◆ Requirement
Everything in the data below except the pictures must be repeated word for word.

>>>

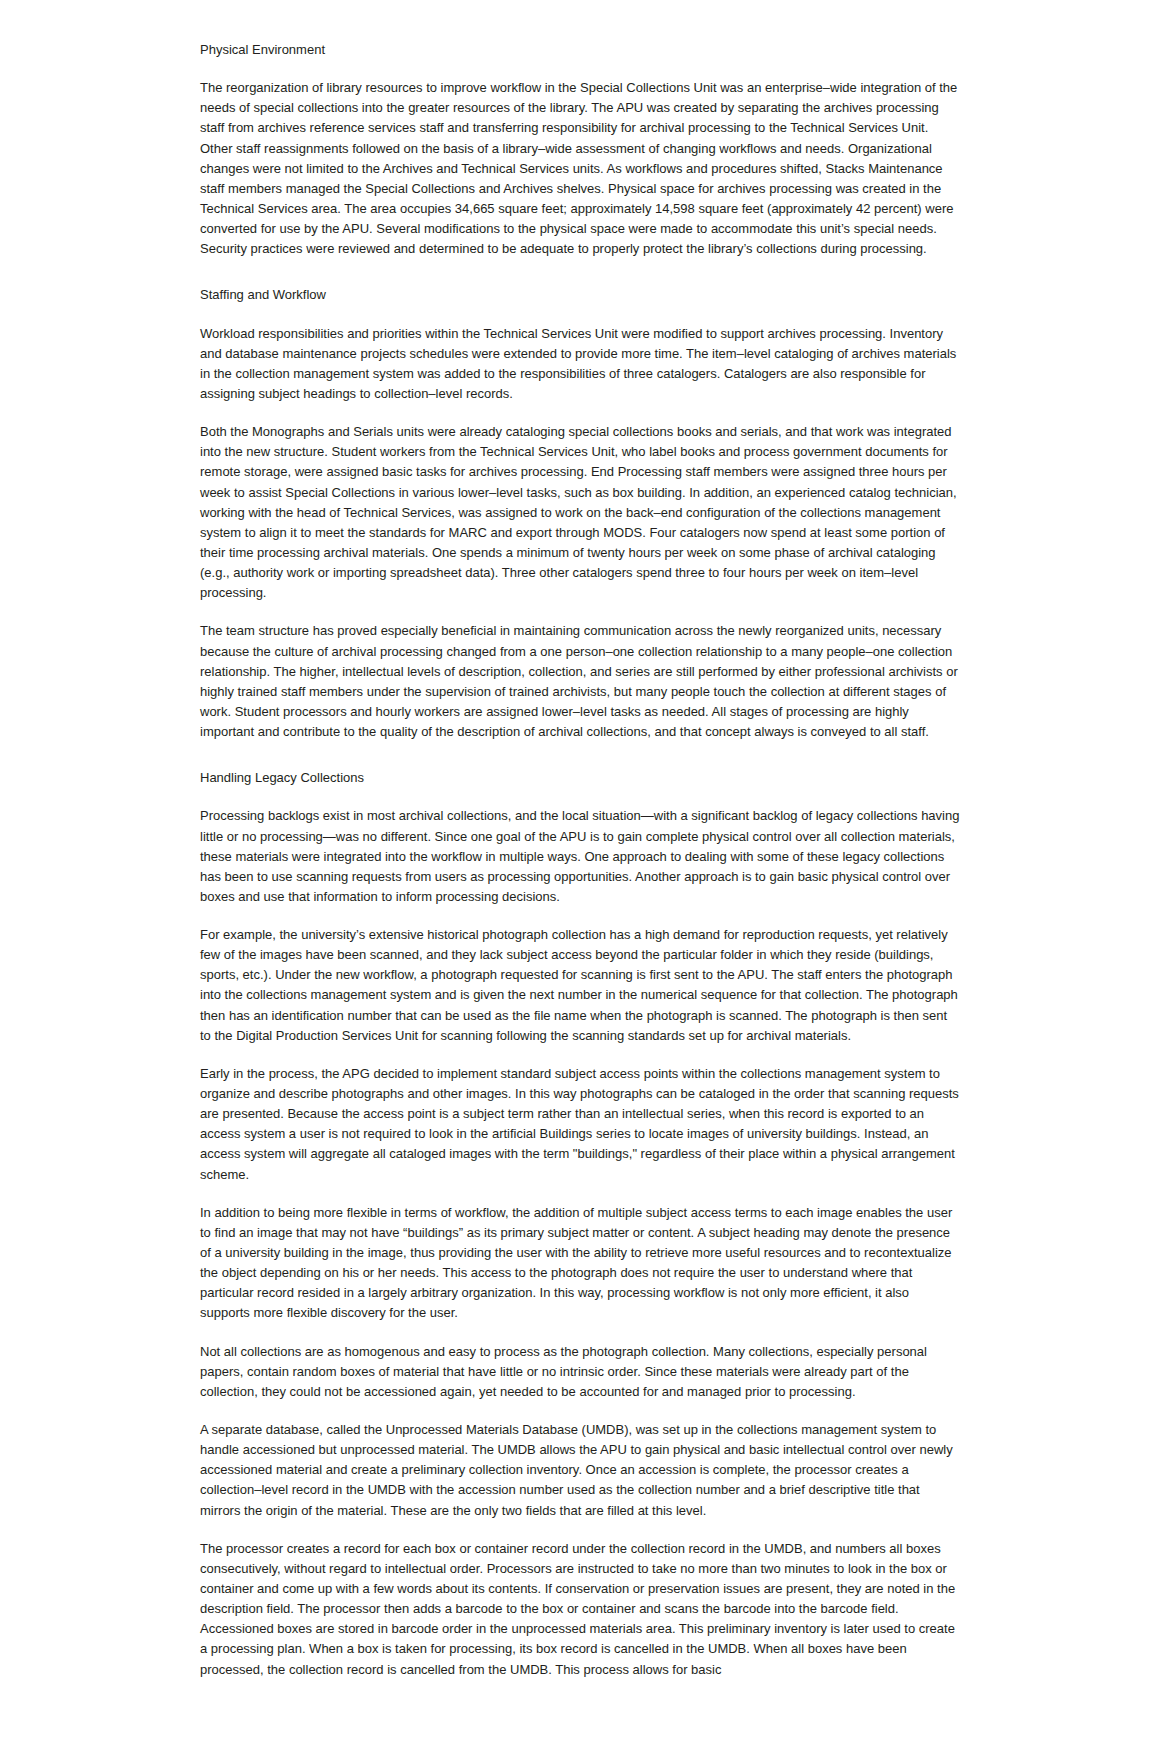Physical Environment
The reorganization of library resources to improve workflow in the Special Collections Unit was an enterprise–wide integration of the needs of special collections into the greater resources of the library. The APU was created by separating the archives processing staff from archives reference services staff and transferring responsibility for archival processing to the Technical Services Unit. Other staff reassignments followed on the basis of a library–wide assessment of changing workflows and needs. Organizational changes were not limited to the Archives and Technical Services units. As workflows and procedures shifted, Stacks Maintenance staff members managed the Special Collections and Archives shelves. Physical space for archives processing was created in the Technical Services area. The area occupies 34,665 square feet; approximately 14,598 square feet (approximately 42 percent) were converted for use by the APU. Several modifications to the physical space were made to accommodate this unit’s special needs. Security practices were reviewed and determined to be adequate to properly protect the library’s collections during processing.
Staffing and Workflow
Workload responsibilities and priorities within the Technical Services Unit were modified to support archives processing. Inventory and database maintenance projects schedules were extended to provide more time. The item–level cataloging of archives materials in the collection management system was added to the responsibilities of three catalogers. Catalogers are also responsible for assigning subject headings to collection–level records.
Both the Monographs and Serials units were already cataloging special collections books and serials, and that work was integrated into the new structure. Student workers from the Technical Services Unit, who label books and process government documents for remote storage, were assigned basic tasks for archives processing. End Processing staff members were assigned three hours per week to assist Special Collections in various lower–level tasks, such as box building. In addition, an experienced catalog technician, working with the head of Technical Services, was assigned to work on the back–end configuration of the collections management system to align it to meet the standards for MARC and export through MODS. Four catalogers now spend at least some portion of their time processing archival materials. One spends a minimum of twenty hours per week on some phase of archival cataloging (e.g., authority work or importing spreadsheet data). Three other catalogers spend three to four hours per week on item–level processing.
The team structure has proved especially beneficial in maintaining communication across the newly reorganized units, necessary because the culture of archival processing changed from a one person–one collection relationship to a many people–one collection relationship. The higher, intellectual levels of description, collection, and series are still performed by either professional archivists or highly trained staff members under the supervision of trained archivists, but many people touch the collection at different stages of work. Student processors and hourly workers are assigned lower–level tasks as needed. All stages of processing are highly important and contribute to the quality of the description of archival collections, and that concept always is conveyed to all staff.
Handling Legacy Collections
Processing backlogs exist in most archival collections, and the local situation—with a significant backlog of legacy collections having little or no processing—was no different. Since one goal of the APU is to gain complete physical control over all collection materials, these materials were integrated into the workflow in multiple ways. One approach to dealing with some of these legacy collections has been to use scanning requests from users as processing opportunities. Another approach is to gain basic physical control over boxes and use that information to inform processing decisions.
For example, the university’s extensive historical photograph collection has a high demand for reproduction requests, yet relatively few of the images have been scanned, and they lack subject access beyond the particular folder in which they reside (buildings, sports, etc.). Under the new workflow, a photograph requested for scanning is first sent to the APU. The staff enters the photograph into the collections management system and is given the next number in the numerical sequence for that collection. The photograph then has an identification number that can be used as the file name when the photograph is scanned. The photograph is then sent to the Digital Production Services Unit for scanning following the scanning standards set up for archival materials.
Early in the process, the APG decided to implement standard subject access points within the collections management system to organize and describe photographs and other images. In this way photographs can be cataloged in the order that scanning requests are presented. Because the access point is a subject term rather than an intellectual series, when this record is exported to an access system a user is not required to look in the artificial Buildings series to locate images of university buildings. Instead, an access system will aggregate all cataloged images with the term "buildings," regardless of their place within a physical arrangement scheme.
In addition to being more flexible in terms of workflow, the addition of multiple subject access terms to each image enables the user to find an image that may not have “buildings” as its primary subject matter or content. A subject heading may denote the presence of a university building in the image, thus providing the user with the ability to retrieve more useful resources and to recontextualize the object depending on his or her needs. This access to the photograph does not require the user to understand where that particular record resided in a largely arbitrary organization. In this way, processing workflow is not only more efficient, it also supports more flexible discovery for the user.
Not all collections are as homogenous and easy to process as the photograph collection. Many collections, especially personal papers, contain random boxes of material that have little or no intrinsic order. Since these materials were already part of the collection, they could not be accessioned again, yet needed to be accounted for and managed prior to processing.
A separate database, called the Unprocessed Materials Database (UMDB), was set up in the collections management system to handle accessioned but unprocessed material. The UMDB allows the APU to gain physical and basic intellectual control over newly accessioned material and create a preliminary collection inventory. Once an accession is complete, the processor creates a collection–level record in the UMDB with the accession number used as the collection number and a brief descriptive title that mirrors the origin of the material. These are the only two fields that are filled at this level.
The processor creates a record for each box or container record under the collection record in the UMDB, and numbers all boxes consecutively, without regard to intellectual order. Processors are instructed to take no more than two minutes to look in the box or container and come up with a few words about its contents. If conservation or preservation issues are present, they are noted in the description field. The processor then adds a barcode to the box or container and scans the barcode into the barcode field. Accessioned boxes are stored in barcode order in the unprocessed materials area. This preliminary inventory is later used to create a processing plan. When a box is taken for processing, its box record is cancelled in the UMDB. When all boxes have been processed, the collection record is cancelled from the UMDB. This process allows for basic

<<<

◆ Written answer
Physical Environment
The reorganization of library resources to improve workflow in the Special Collections Unit was an enterprise–wide integration of the needs of special collections into the greater resources of the library. The APU was created by separating the archives processing staff from archives reference services staff and transferring responsibility for archival processing to the Technical Services Unit. Other staff reassignments followed on the basis of a library–wide assessment of changing workflows and needs. Organizational changes were not limited to the Archives and Technical Services units. As workflows and procedures shifted, Stacks Maintenance staff members managed the Special Collections and Archives shelves. Physical space for archives processing was created in the Technical Services area. The area occupies 34,665 square feet; approximately 14,598 square feet (approximately 42 percent) were converted for use by the APU. Several modifications to the physical space were made to accommodate this unit’s special needs. Security practices were reviewed and determined to be adequate to properly protect the library’s collections during processing.
Staffing and Workflow
Workload responsibilities and priorities within the Technical Services Unit were modified to support archives processing. Inventory and database maintenance projects schedules were extended to provide more time. The item–level cataloging of archives materials in the collection management system was added to the responsibilities of three catalogers. Catalogers are also responsible for assigning subject headings to collection–level records.
Both the Monographs and Serials units were already cataloging special collections books and serials, and that work was integrated into the new structure. Student workers from the Technical Services Unit, who label books and process government documents for remote storage, were assigned basic tasks for archives processing. End Processing staff members were assigned three hours per week to assist Special Collections in various lower–level tasks, such as box building. In addition, an experienced catalog technician, working with the head of Technical Services, was assigned to work on the back–end configuration of the collections management system to align it to meet the standards for MARC and export through MODS. Four catalogers now spend at least some portion of their time processing archival materials. One spends a minimum of twenty hours per week on some phase of archival cataloging (e.g., authority work or importing spreadsheet data). Three other catalogers spend three to four hours per week on item–level processing.
The team structure has proved especially beneficial in maintaining communication across the newly reorganized units, necessary because the culture of archival processing changed from a one person–one collection relationship to a many people–one collection relationship. The higher, intellectual levels of description, collection, and series are still performed by either professional archivists or highly trained staff members under the supervision of trained archivists, but many people touch the collection at different stages of work. Student processors and hourly workers are assigned lower–level tasks as needed. All stages of processing are highly important and contribute to the quality of the description of archival collections, and that concept always is conveyed to all staff.
Handling Legacy Collections
Processing backlogs exist in most archival collections, and the local situation—with a significant backlog of legacy collections having little or no processing—was no different. Since one goal of the APU is to gain complete physical control over all collection materials, these materials were integrated into the workflow in multiple ways. One approach to dealing with some of these legacy collections has been to use scanning requests from users as processing opportunities. Another approach is to gain basic physical control over boxes and use that information to inform processing decisions.
For example, the university’s extensive historical photograph collection has a high demand for reproduction requests, yet relatively few of the images have been scanned, and they lack subject access beyond the particular folder in which they reside (buildings, sports, etc.). Under the new workflow, a photograph requested for scanning is first sent to the APU. The staff enters the photograph into the collections management system and is given the next number in the numerical sequence for that collection. The photograph then has an identification number that can be used as the file name when the photograph is scanned. The photograph is then sent to the Digital Production Services Unit for scanning following the scanning standards set up for archival materials.
Early in the process, the APG decided to implement standard subject access points within the collections management system to organize and describe photographs and other images. In this way photographs can be cataloged in the order that scanning requests are presented. Because the access point is a subject term rather than an intellectual series, when this record is exported to an access system a user is not required to look in the artificial Buildings series to locate images of university buildings. Instead, an access system will aggregate all cataloged images with the term "buildings," regardless of their place within a physical arrangement scheme.
In addition to being more flexible in terms of workflow, the addition of multiple subject access terms to each image enables the user to find an image that may not have “buildings” as its primary subject matter or content. A subject heading may denote the presence of a university building in the image, thus providing the user with the ability to retrieve more useful resources and to recontextualize the object depending on his or her needs. This access to the photograph does not require the user to understand where that particular record resided in a largely arbitrary organization. In this way, processing workflow is not only more efficient, it also supports more flexible discovery for the user.
Not all collections are as homogenous and easy to process as the photograph collection. Many collections, especially personal papers, contain random boxes of material that have little or no intrinsic order. Since these materials were already part of the collection, they could not be accessioned again, yet needed to be accounted for and managed prior to processing.
A separate database, called the Unprocessed Materials Database (UMDB), was set up in the collections management system to handle accessioned but unprocessed material. The UMDB allows the APU to gain physical and basic intellectual control over newly accessioned material and create a preliminary collection inventory. Once an accession is complete, the processor creates a collection–level record in the UMDB with the accession number used as the collection number and a brief descriptive title that mirrors the origin of the material. These are the only two fields that are filled at this level.
The processor creates a record for each box or container record under the collection record in the UMDB, and numbers all boxes consecutively, without regard to intellectual order. Processors are instructed to take no more than two minutes to look in the box or container and come up with a few words about its contents. If conservation or preservation issues are present, they are noted in the description field. The processor then adds a barcode to the box or container and scans the barcode into the barcode field. Accessioned boxes are stored in barcode order in the unprocessed materials area. This preliminary inventory is later used to create a processing plan. When a box is taken for processing, its box record is cancelled in the UMDB. When all boxes have been processed, the collection record is cancelled from the UMDB. This process allows for basic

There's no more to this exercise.